Those numbers rest on a scenario no court anywhere has ever ordered: an immediate, total shutdown of emissions. Auckland University associate law professor Vernon Rive called the claims “frankly hyperbolic and implausible.” Lawyers for Climate Action president Jenny Cooper KC described the bill as “a disproportionate, knee-jerk reaction to a single legal case that had not even been decided.”

Where the real bill lands

Here is the part exporters should read twice. The trade risk the bill creates may dwarf the litigation risk it removes.

Dr Jane Kelsey, Professor Emeritus of Law at the University of Auckland, and Fernando Hernandez, head of trade and investment policy at Dutch group Both ENDS and a member of EU Domestic Advisory Groups, argue that the law change invites Europe to test whether the climate commitments in the EU-NZ Free Trade Agreement actually bite. Their warning is blunt: “A serious failure to meet climate obligations can ultimately lead to the suspension of trade concessions.”

A complaint that New Zealand had breached its FTA obligations would land with the European Commission.
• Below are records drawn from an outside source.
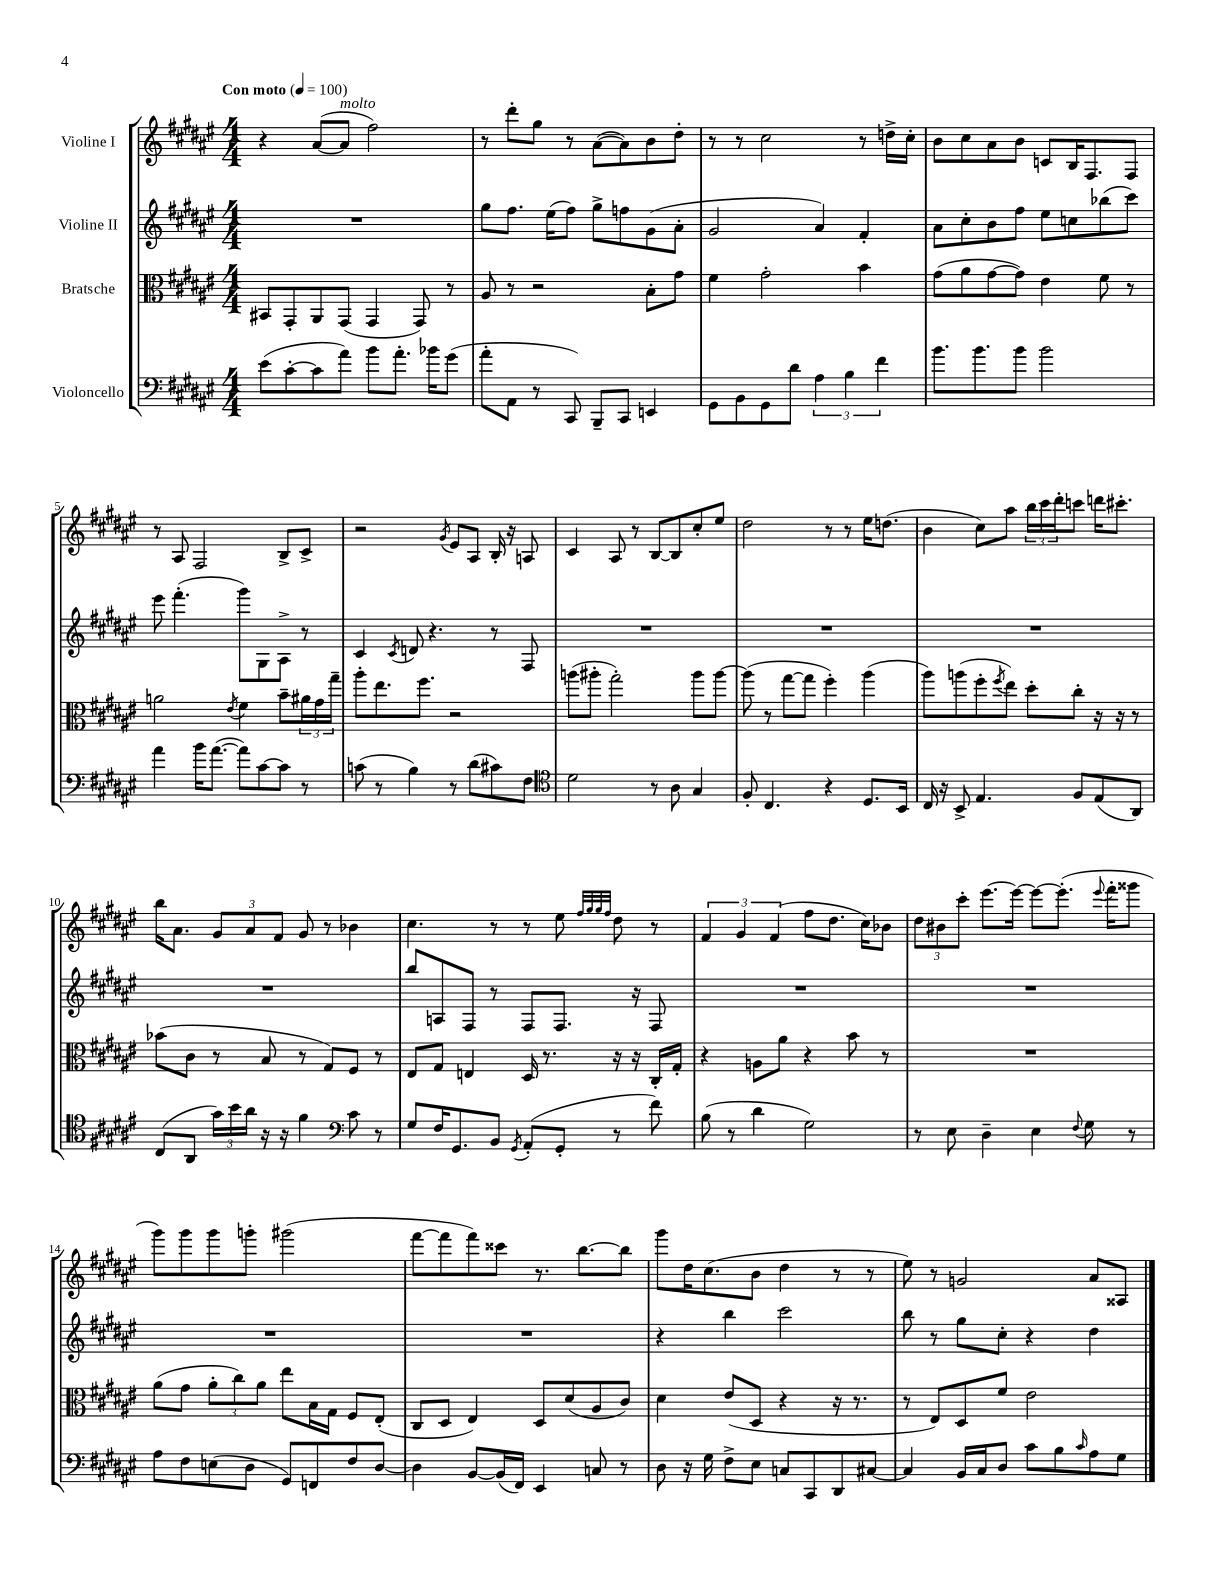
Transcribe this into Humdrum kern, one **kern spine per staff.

**kern	**kern	**kern	**kern
*part4	*part3	*part2	*part1
*staff4	*staff3	*staff2	*staff1
*I"Violoncello	*I"Bratsche	*I"Violine II	*I"Violine I
*clefF4	*clefC3	*clefG2	*clefG2
*k[f#c#g#d#a#e#]	*k[f#c#g#d#a#e#]	*k[f#c#g#d#a#e#]	*k[f#c#g#d#a#e#]
*M4/4	*M4/4	*M4/4	*M4/4
*MM100	*MM100	*MM100	*MM100
=1	=1	=1	=1
!	!	!	!LO:TX:a:B:t=Con moto
(8e#\L	8BB#X/L	1r	4r
[8c#'\	8GG#'/	.	.
8c#\]	8AA#/	.	([8a#/L
!	!	!	!LO:TX:a:i:t=molto
8a#\J)	(8GG#/J	.	8a#/J]
8b\L	4GG#/	.	2ff#\)
8.a#'\J	.	.	.
.	8GG#/)	.	.
16b-X\KL	.	.	.
(8g#\J	8r	.	.
=2	=2	=2	=2
8a#'\L	8A#/	8gg#\L	8r
8AA#\J	8r	8.ff#\J	8ddd#'\L
8r	2r	.	8gg#\J
.	.	(16ee#\KL	.
8CC#/)	.	8ff#\J)	8r
8BBB~/L	.	8gg#^\L	([8a#\L
8CC#/J	.	8ffn\	8a#\])
4EEn/	8B'\L	(8g#\	8b\
.	8g#\J	8a#'\J	8dd#'\J
=3	=3	=3	=3
8GG#\L	4f#\	2g#/	8r
8BB\	.	.	8r
8GG#\	2g#'\	.	2cc#\
8d#\J	.	.	.
6A#\	.	4a#/)	.
6B\	.	.	.
.	4b\	4f#'/	8r
6f#\	.	.	.
.	.	.	16ddn^\LL
.	.	.	16cc#'\JJ
=4	=4	=4	=4
8.b\L	(8g#\L	8a#\L	8b\L
.	8a#\	8cc#'\	8cc#\
8.b\	.	.	.
.	[8g#\	8b\	8a#\
8b\J	8g#\J])	8ff#\J	8b\J
2b\	4e#\	8ee#\L	8cn/L
.	.	8ccn\	16B/K
.	.	.	8.F#/
.	8f#\	(8bb-X\	.
.	8r	8ccc#\J)	8F#/J
!!LO:LB:g=z
=5	=5	=5	=5
4a#\	2an\	8eee#\	8r
.	.	(4.fff#'\	8A#/
16b\KL	.	.	2F#/
([8.a#\J	.	.	.
.	8qe#/	.	.
8a#\L])	4f#\	8ggg#\L)	.
[8c#\	.	8G#\	.
8c#\J]	8b~\L	8A#^\J	8B^/L
8r	24a#X\L	8r	8c#^/J
.	24g#\	.	.
.	24gg#~\JJ	.	.
=6	=6	=6	=6
(8cn\	8aa#'\L	4c#/	2r
8r	8.ee#\	.	.
.	.	8qc#/	.
4B\)	.	8dn/	.
.	8.ff#\J	.	.
.	.	4.r	.
.	.	.	8qg#/
8r	2r	.	8e#/L
(8d#\L	.	.	8A#/J
8c#X\)	.	8r	16B'/
.	.	.	16r
8F#\J	.	8F#/	8An/
=7	=7	=7	=7
*clefC4	*	*	*
2d#\	(8aan\L	1r	4c#/
.	8aa#X'\J	.	.
.	2gg#'\)	.	8A#/
.	.	.	8r
8r	.	.	[8B/L
8A#\	.	.	8B/]
4G#/	8aa#\L	.	8cc#'/
.	[8aa#\J	.	8ee#/J
=8	=8	=8	=8
8F#'/	(8aa#\]	1r	2dd#\
4.C#/	8r	.	.
.	[8gg#\L	.	.
.	8gg#\J]	.	.
4r	4ff#'\)	.	8r
.	.	.	8r
8.D#/L	(4aa#\	.	16ee#\KL
.	.	.	(8.ddn\J
16BB/Jk	.	.	.
=9	=9	=9	=9
16C#/	8aa#\L)	1r	4b\
16r	.	.	.
8BB^/	(8aan\	.	.
4.E#/	8ff#'\	.	8cc#\L)
.	8qff#/	.	.
.	8ee#\J)	.	8aa#\J
.	8dd#'\L	.	24bb\LL
.	.	.	24ccc#\
.	.	.	24ddd#'\J
8F#/L	8cc#'\J	.	8cccn\J
(8E#/	16r	.	16dddn\KL
.	16r	.	8.ccc#X'\J
8AA#/J)	8r	.	.
!!LO:LB:g=z
=10	=10	=10	=10
(8C#/L	(8b-X\L	1r	16bb\KL
.	.	.	8.a#\J
8AA#/J	8c#\J	.	.
24g#\LL)	8r	.	12g#/L
24b\	.	.	.
24a#\JJ	.	.	12a#/
16r	8B/	.	.
.	.	.	12f#/J
16r	.	.	.
4f#\	8r	.	8g#/
.	8G#/L)	.	8r
*clefF4	*	*	*
8c#\	8F#/J	.	4b-X\
8r	8r	.	.
=11	=11	=11	=11
8G#/L	8E#/L	8bb/L	4.cc#\
16F#/K	8G#/J	8An/	.
8.GG#/	.	.	.
.	4En/	8F#/J	.
8BB/J	.	8r	8r
8qGG#/	.	.	.
(8AA#'/L	16D#/	8F#/L	8r
.	8.r	.	.
8GG#'/J	.	8.F#/J	8ee#\
.	.	.	32qqff#/LLL
.	.	.	32qqgg#/
.	.	.	32qqgg#/
.	.	.	32qqff#/JJJ
8r	16r	.	8dd#\
.	16r	16r	.
8f#\)	16C#'/LL	8F#/	8r
.	16G#'/JJ	.	.
=12	=12	=12	=12
(8B\	4r	1r	6f#/
8r	.	.	.
.	.	.	6g#/
4d#\	8An\L	.	.
.	.	.	(6f#/
.	8a#\J	.	.
2G#\)	4r	.	8ff#\L
.	.	.	8.dd#\J
.	8b\	.	.
.	.	.	16cc#\KL)
.	8r	.	8b-X\J
=13	=13	=13	=13
8r	1r	1r	12dd#\L
.	.	.	12b#X\
8E#\	.	.	.
.	.	.	12ccc#'\J
4D#~\	.	.	[8.eee#\L
.	.	.	16eee#\Jk_
4E#\	.	.	8eee#\L_
.	.	.	(8.eee#'\J]
8qqF#/	.	.	.
8G#\	.	.	.
.	.	.	8qqeee#/
.	.	.	16fff#'\KL
8r	.	.	8ggg##X\J
!!LO:LB:g=z
=14	=14	=14	=14
8A#\L	(8a#\L	1r	8ggg#\L)
8F#\	8g#\J	.	8ggg#\
(8En\	12a#'\L	.	8ggg#\
.	12cc#\)	.	.
8D#\J	.	.	8gggn'\J
.	12a#\J	.	.
8GG#/L)	8ee#\L	.	(2ggg#X\
8FFn/	16B\L	.	.
.	16G#\JJ	.	.
8F#/	8F#/L	.	.
[8D#/J	(8E#'/J	.	.
=15	=15	=15	=15
4D#\]	8C#/L	1r	[8fff#\L
.	8D#/J	.	8fff#\]
[8BB/L	4E#/)	.	8fff#\)
(16BB/L]	.	.	8ccc##X\J
16FF#/JJ)	.	.	.
4EE#/	8D#/L	.	8.r
.	(8d#/	.	.
.	.	.	[8.bb\L
8Cn/	8A#/	.	.
8r	8c#/J)	.	8bb\J]
=16	=16	=16	=16
8D#\	4d#\	4r	8ggg#\L
16r	.	.	16dd#\K
16G#\	.	.	(8.cc#\
8F#^\L	(8e#/L	4bb\	.
8E#\J	8D#/J	.	8b\J
8Cn/L	4r	2ccc#\	4dd#\
8CC#/	.	.	.
8DD#/	16r	.	8r
.	8.r	.	.
[8C#X/J	.	.	8r
=17	=17	=17	=17
4C#/]	8r	8bb\	8ee#\)
.	8E#/L)	8r	8r
16BB/LL	8D#/	8gg#\L	2gn/
16C#/J	.	.	.
8D#/J	8f#/J	8cc#'\J	.
8c#\L	2e#\	4r	.
8B\	.	.	.
16qqc#/	.	.	.
8A#\	.	4dd#\	8a#/L
8G#\J	.	.	8A##X/J
==	==	==	==
*-	*-	*-	*-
An adverse finding would hit precisely the exporters the bill claims to protect: dairy, meat, horticulture and forestry, all of which depend on preferential tariff access to the EU. Dr Oliver Hailes of the London School of Economics separately warned the select committee that retroactively removing plaintiffs’ rights could expose New Zealand to challenges in international proceedings.

An international look that does not add up

The timing sharpens the contradiction. Only days after flagging the law change, New Zealand voted with 140 other countries at the UN to endorse the International Court of Justice’s advisory opinion on climate. The ICJ found that states may be responsible if they fail to regulate emissions from private entities within their jurisdiction. Wellington is now proposing to legislate exactly that immunity.

It does not sit in isolation. In January 2026 the government removed planned on-farm emissions pricing from its second emissions reduction plan, and the Climate Change Commission has flagged a large ETS unit surplus suggesting the carbon price is not doing its job. To trade partners and ESG-focused buyers, the pattern reads as a country steadily dismantling its climate accountability.

Forbes has already noted the move is being watched as a possible precedent internationally. That cuts both ways. New Zealand branding itself as the jurisdiction that legislates away climate liability is a signal offshore buyers and investors will absorb long before any Commission ruling.

The government wanted to remove uncertainty. It may have swapped a speculative domestic lawsuit for a concrete question about market access to New Zealand’s second-largest trading bloc. Exporters, not emitters, are the ones who will find out the answer.